Gedanken über das Buch Jona
Kapitel 1
Ninive war „eine außerordentlich große Stadt von drei Tagereisen“ (Kap. 3, 3), eine Weltstadt, in der allein 120 000 Menschen lebten, die nicht zu unterscheiden wußten zwischen ihrer Rechten und Linken. Die Bosheit jener Stadt war vor Gott heraufgestiegen. Ninive ist das Bild der Welt in ihrem Stolz und ihrer Herrlichkeit, die sich um Gott und Seine Rechte nicht kümmert, im Bösen sich selbst lebt, ein Feind Gottes und Seines Volkes ist. Darum ist sie dem Gericht Gottes verfallen.
Jona stand mit Jehova in Verbindung und erhielt den Auftrag, Ninive das Gericht anzukündigen. Er kannte Gott in Seinem Erbarmen, denn er sagt in Kapitel 4: „Ich wußte, daß du ein gnädiger und barmherziger Gott bist, langsam zum Zorn und groß an Güte, und der sich des Übels gereuen läßt“ (V. 2).
Es war eine besondere Ehre, der Bote Gottes zu sein, und wenn Jonas Herz von Gottes Gnade erfüllt gewesen wäre, hätte er mit Freuden die Botschaft nach Ninive gebracht, um die Bewohner mit einem solchen Gott bekannt zu machen. Gott hätte das Gericht an dieser Stadt sogleich vollziehen können, Er hatte das Recht dazu, und Ninive hatte keinen Anspruch auf Aufschub. Doch Er sendet Seinen Boten und wartet auf Umkehr, um Gnade erweisen zu können.

============

§ **Zu bearbeitende Aufgaben**
1. Schreib aus dem Text über das Buch Jona den Abschnitt von „Es war eine“ bis einschließlich „erweisen zu können.“ wortgetreu ab.
2. Führe den Text über das Buch Jona weiter, beginnend nach seinem letzten Satz.

============

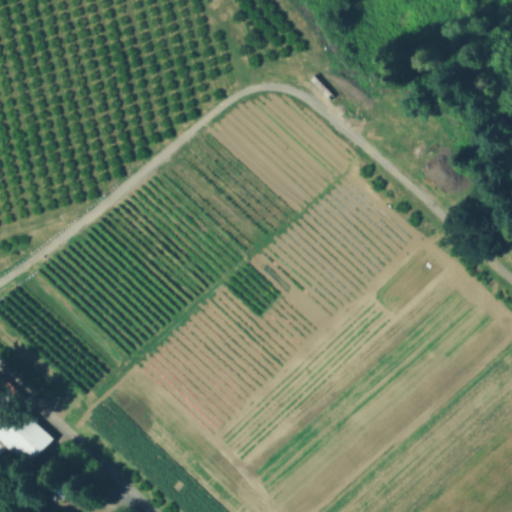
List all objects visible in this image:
building: (319, 89)
road: (159, 158)
crop: (246, 265)
building: (21, 424)
building: (20, 434)
road: (73, 441)
building: (2, 446)
building: (49, 485)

============

§ **Lösungen**
1.
Es war eine besondere Ehre, der Bote Gottes zu sein, und wenn Jonas Herz von Gottes Gnade erfüllt gewesen wäre, hätte er mit Freuden die Botschaft nach Ninive gebracht, um die Bewohner mit einem solchen Gott bekannt zu machen. Gott hätte das Gericht an dieser Stadt sogleich vollziehen können, Er hatte das Recht dazu, und Ninive hatte keinen Anspruch auf Aufschub. Doch Er sendet Seinen Boten und wartet auf Umkehr, um Gnade erweisen zu können.

2.
„Aber Jona machte sich auf, um von dem Angesicht Jehovas hinweg nach Tarsis zu fliehen.“ Dieses „aber“ offenbarte, daß es im Herzen Jonas anders war, und redet zu uns allen. Nur im Sonnenschein der Liebe Gottes und in der Gemeinschaft mit Ihm lernen wir Sein Herz kennen, um dann „Nachahmer Gottes“ zu werden. Paulus bringt solches zum Ausdruck, wenn er schreibt: „Denn, Brüder, ihr seid Nachahmer der Versammlungen Gottes geworden, die in Judäa sind in Christo Jesu, weil auch ihr dasselbe von den eigenen Landsleuten erlitten habt, wie auch jene von den Juden, die sowohl den Herrn Jesus als auch die Propheten getötet und uns durch Verfolgung weggetrieben haben, und Gott nicht gefallen und allen Menschen entgegen sind, indem sie uns wehren, zu den Nationen zu reden, auf daß sie errettet werden, damit sie ihre Sünden allezeit vollmachen“ (1. Thes 2, 14-16).
„Jona machte sich auf“, doch es war kein Weg des Gehorsams, den er ging. Wenn der Knecht Gottes nicht gehorsam ist, wird er unbrauchbar, auf eigenem Wege kann Gott ihm nur entgegen sein. Das ist ein Verlust für ihn selbst und auch für die, denen seine Aufgabe gilt.
Als Elias einst fortging in die Wüste, war er ein entmutigter Prophet, der verzagt war wegen der Drohungen einer gottlosen Isebel. Nicht so bei Jona. Er hatte keinerlei Anfeindungen erfahren; er war nicht willig, den Auftrag auszuführen, war also ein untreuer Knecht. Offenbar ging es gegen seine eigene Ehre, Gericht anzukündigen und es nachher nicht ausgeführt zu sehen, wenn Gott Sein Erbarmen offenbarte. Der eigene Stolz ging ihm über die Kundgebung der Gnade.
Wachen wir über die Regungen unserer selbstsüchtigen Herzen! Der bloße Besitz der Wahrheit, ein Wissen allein, bläht auf. Es ist ein Unterschied, ob ich die Wahrheit ergriffen habe, oder von ihr ergriffen bin. In dem einen Fall stehe ich in Gefahr, im Eigendünkel mich zu erheben und die anderen dabei zu vergessen oder geringschätzend zu betrachten, in dem anderen Fall wird es mich drängen, auch andere mit den Gedanken und Ratschlüssen Gottes bekannt zu machen.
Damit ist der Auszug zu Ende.